The Story of Qiu Ju (Zhang Yimou, 1992)

Imdb entry for The Story of Qiu Ju

Before Qiu Ju Zhang Yimou was known primarily as the cinematographer or director for the most colorful and visually extravagant films of the fifth generation. For Qiu Ju he abandoned that polished look and adopted a much less spectacular style. The film was made primarily with non-professional actors (though Gong Li and three others are actors by trade), it was shot in 16mm and blown up for theatrical exhibition, and roughly 50% of the footage was shot in public spaces with hidden cameras and microphones.

What information is contained in those documentary moments, especially the shots of street scenes and public spaces? What do we learn from the long, lingering shots of street life, traffic, and the stalls the line the roads? What do we learn from the images of the people walking through those spaces?

The narrative follows a clear trajectory that takes Qiu Ju to ever larger and more politically significant towns and cities. What does she learn about her country during this journey? What are the differences between the place she comes from and the places she visits?
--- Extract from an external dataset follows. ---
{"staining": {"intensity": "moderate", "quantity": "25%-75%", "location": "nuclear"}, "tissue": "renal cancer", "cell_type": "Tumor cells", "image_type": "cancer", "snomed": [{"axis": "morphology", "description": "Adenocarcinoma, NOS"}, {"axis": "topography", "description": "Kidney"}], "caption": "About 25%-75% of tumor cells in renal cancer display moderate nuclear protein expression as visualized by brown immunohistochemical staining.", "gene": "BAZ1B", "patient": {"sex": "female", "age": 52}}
What characteristics and values are attributed to each of those spaces?

Early in the film Qiu Ju says that she only wants justice to be done. What would a just resolution of this situation be? She is obviously disturbed by the actual result, and the film ends with an ambiguous, stilled image of her face. How do you interpret that expression? Does this ending contain an implicit criticism of the Chinese justice and political system? Does it appear to endorse Qiu Ju’s pursuit of justice? Or does that expression on her face suggest that she should never have started this campaign in the first place?